───── Data for processing
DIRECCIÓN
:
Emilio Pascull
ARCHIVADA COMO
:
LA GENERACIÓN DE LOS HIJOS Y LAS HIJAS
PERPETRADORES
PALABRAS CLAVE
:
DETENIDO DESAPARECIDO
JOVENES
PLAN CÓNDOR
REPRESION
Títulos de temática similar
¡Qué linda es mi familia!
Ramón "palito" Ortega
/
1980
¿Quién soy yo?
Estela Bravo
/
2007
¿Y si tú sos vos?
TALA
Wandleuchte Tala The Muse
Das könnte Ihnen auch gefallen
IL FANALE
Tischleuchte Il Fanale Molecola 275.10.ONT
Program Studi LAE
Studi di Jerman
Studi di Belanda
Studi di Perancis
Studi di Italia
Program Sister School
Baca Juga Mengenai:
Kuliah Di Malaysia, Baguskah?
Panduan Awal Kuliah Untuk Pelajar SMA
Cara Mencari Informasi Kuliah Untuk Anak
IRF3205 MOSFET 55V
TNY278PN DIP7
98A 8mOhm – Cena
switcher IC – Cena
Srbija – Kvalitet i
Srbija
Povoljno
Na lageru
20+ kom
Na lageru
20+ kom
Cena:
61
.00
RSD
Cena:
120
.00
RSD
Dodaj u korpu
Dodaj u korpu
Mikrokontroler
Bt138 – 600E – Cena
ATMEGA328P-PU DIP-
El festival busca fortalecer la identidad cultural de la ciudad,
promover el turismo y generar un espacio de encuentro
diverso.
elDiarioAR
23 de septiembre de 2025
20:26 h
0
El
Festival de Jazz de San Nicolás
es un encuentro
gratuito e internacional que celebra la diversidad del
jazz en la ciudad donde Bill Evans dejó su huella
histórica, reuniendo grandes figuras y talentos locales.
──────────
Goal of the exercise: Copy out every record again, letter for letter.

Response to this exercise:
DIRECCIÓN
:
Emilio Pascull
ARCHIVADA COMO
:
LA GENERACIÓN DE LOS HIJOS Y LAS HIJAS
PERPETRADORES
PALABRAS CLAVE
:
DETENIDO DESAPARECIDO
JOVENES
PLAN CÓNDOR
REPRESION
Títulos de temática similar
¡Qué linda es mi familia!
Ramón "palito" Ortega
/
1980
¿Quién soy yo?
Estela Bravo
/
2007
¿Y si tú sos vos?
TALA
Wandleuchte Tala The Muse
Das könnte Ihnen auch gefallen
IL FANALE
Tischleuchte Il Fanale Molecola 275.10.ONT
Program Studi LAE
Studi di Jerman
Studi di Belanda
Studi di Perancis
Studi di Italia
Program Sister School
Baca Juga Mengenai:
Kuliah Di Malaysia, Baguskah?
Panduan Awal Kuliah Untuk Pelajar SMA
Cara Mencari Informasi Kuliah Untuk Anak
IRF3205 MOSFET 55V
TNY278PN DIP7
98A 8mOhm – Cena
switcher IC – Cena
Srbija – Kvalitet i
Srbija
Povoljno
Na lageru
20+ kom
Na lageru
20+ kom
Cena:
61
.00
RSD
Cena:
120
.00
RSD
Dodaj u korpu
Dodaj u korpu
Mikrokontroler
Bt138 – 600E – Cena
ATMEGA328P-PU DIP-
El festival busca fortalecer la identidad cultural de la ciudad,
promover el turismo y generar un espacio de encuentro
diverso.
elDiarioAR
23 de septiembre de 2025
20:26 h
0
El
Festival de Jazz de San Nicolás
es un encuentro
gratuito e internacional que celebra la diversidad del
jazz en la ciudad donde Bill Evans dejó su huella
histórica, reuniendo grandes figuras y talentos locales.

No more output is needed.